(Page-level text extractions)
┄┄┄┄┄┄
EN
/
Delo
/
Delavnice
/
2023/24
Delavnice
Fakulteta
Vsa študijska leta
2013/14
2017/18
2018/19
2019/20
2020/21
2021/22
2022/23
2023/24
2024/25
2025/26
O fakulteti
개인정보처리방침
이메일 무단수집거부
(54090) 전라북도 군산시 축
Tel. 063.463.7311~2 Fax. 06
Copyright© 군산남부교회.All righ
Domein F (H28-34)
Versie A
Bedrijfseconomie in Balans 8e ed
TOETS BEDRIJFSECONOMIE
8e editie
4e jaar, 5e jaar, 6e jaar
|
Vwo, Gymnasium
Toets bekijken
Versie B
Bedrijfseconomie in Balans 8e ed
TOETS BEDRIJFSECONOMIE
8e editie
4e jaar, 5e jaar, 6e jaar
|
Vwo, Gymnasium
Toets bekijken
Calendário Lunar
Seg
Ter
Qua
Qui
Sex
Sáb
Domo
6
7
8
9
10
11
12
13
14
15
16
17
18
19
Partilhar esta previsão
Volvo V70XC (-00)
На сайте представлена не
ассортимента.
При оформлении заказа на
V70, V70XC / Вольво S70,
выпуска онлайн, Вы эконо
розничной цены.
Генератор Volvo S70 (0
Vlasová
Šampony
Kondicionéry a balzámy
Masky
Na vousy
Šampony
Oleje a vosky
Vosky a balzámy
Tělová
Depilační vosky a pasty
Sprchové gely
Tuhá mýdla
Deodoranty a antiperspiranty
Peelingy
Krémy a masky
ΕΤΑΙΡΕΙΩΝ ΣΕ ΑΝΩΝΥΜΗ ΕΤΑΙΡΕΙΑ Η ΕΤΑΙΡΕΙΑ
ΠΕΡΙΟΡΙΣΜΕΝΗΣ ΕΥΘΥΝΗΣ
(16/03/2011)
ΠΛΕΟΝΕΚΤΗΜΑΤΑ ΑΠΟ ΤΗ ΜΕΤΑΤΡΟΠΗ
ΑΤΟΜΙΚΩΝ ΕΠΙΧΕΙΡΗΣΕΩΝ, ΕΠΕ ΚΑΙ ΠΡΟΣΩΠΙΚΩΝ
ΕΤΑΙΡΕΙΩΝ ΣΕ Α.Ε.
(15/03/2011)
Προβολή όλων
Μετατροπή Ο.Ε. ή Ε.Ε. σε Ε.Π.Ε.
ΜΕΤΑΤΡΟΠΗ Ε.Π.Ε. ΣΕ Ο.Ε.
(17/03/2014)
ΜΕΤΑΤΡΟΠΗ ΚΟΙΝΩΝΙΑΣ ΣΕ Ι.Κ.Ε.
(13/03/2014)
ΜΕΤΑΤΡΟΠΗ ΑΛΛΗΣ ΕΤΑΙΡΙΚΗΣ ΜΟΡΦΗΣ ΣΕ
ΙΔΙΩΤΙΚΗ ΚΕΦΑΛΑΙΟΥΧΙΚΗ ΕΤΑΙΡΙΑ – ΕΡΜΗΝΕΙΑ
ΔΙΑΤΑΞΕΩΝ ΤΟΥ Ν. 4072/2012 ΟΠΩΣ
┄┄┄┄┄┄
To-do item —
Your answer should be every entry above, repeated exactly.

Task response —
EN
/
Delo
/
Delavnice
/
2023/24
Delavnice
Fakulteta
Vsa študijska leta
2013/14
2017/18
2018/19
2019/20
2020/21
2021/22
2022/23
2023/24
2024/25
2025/26
O fakulteti
개인정보처리방침
이메일 무단수집거부
(54090) 전라북도 군산시 축
Tel. 063.463.7311~2 Fax. 06
Copyright© 군산남부교회.All righ
Domein F (H28-34)
Versie A
Bedrijfseconomie in Balans 8e ed
TOETS BEDRIJFSECONOMIE
8e editie
4e jaar, 5e jaar, 6e jaar
|
Vwo, Gymnasium
Toets bekijken
Versie B
Bedrijfseconomie in Balans 8e ed
TOETS BEDRIJFSECONOMIE
8e editie
4e jaar, 5e jaar, 6e jaar
|
Vwo, Gymnasium
Toets bekijken
Calendário Lunar
Seg
Ter
Qua
Qui
Sex
Sáb
Domo
6
7
8
9
10
11
12
13
14
15
16
17
18
19
Partilhar esta previsão
Volvo V70XC (-00)
На сайте представлена не
ассортимента.
При оформлении заказа на
V70, V70XC / Вольво S70,
выпуска онлайн, Вы эконо
розничной цены.
Генератор Volvo S70 (0
Vlasová
Šampony
Kondicionéry a balzámy
Masky
Na vousy
Šampony
Oleje a vosky
Vosky a balzámy
Tělová
Depilační vosky a pasty
Sprchové gely
Tuhá mýdla
Deodoranty a antiperspiranty
Peelingy
Krémy a masky
ΕΤΑΙΡΕΙΩΝ ΣΕ ΑΝΩΝΥΜΗ ΕΤΑΙΡΕΙΑ Η ΕΤΑΙΡΕΙΑ
ΠΕΡΙΟΡΙΣΜΕΝΗΣ ΕΥΘΥΝΗΣ
(16/03/2011)
ΠΛΕΟΝΕΚΤΗΜΑΤΑ ΑΠΟ ΤΗ ΜΕΤΑΤΡΟΠΗ
ΑΤΟΜΙΚΩΝ ΕΠΙΧΕΙΡΗΣΕΩΝ, ΕΠΕ ΚΑΙ ΠΡΟΣΩΠΙΚΩΝ
ΕΤΑΙΡΕΙΩΝ ΣΕ Α.Ε.
(15/03/2011)
Προβολή όλων
Μετατροπή Ο.Ε. ή Ε.Ε. σε Ε.Π.Ε.
ΜΕΤΑΤΡΟΠΗ Ε.Π.Ε. ΣΕ Ο.Ε.
(17/03/2014)
ΜΕΤΑΤΡΟΠΗ ΚΟΙΝΩΝΙΑΣ ΣΕ Ι.Κ.Ε.
(13/03/2014)
ΜΕΤΑΤΡΟΠΗ ΑΛΛΗΣ ΕΤΑΙΡΙΚΗΣ ΜΟΡΦΗΣ ΣΕ
ΙΔΙΩΤΙΚΗ ΚΕΦΑΛΑΙΟΥΧΙΚΗ ΕΤΑΙΡΙΑ – ΕΡΜΗΝΕΙΑ
ΔΙΑΤΑΞΕΩΝ ΤΟΥ Ν. 4072/2012 ΟΠΩΣ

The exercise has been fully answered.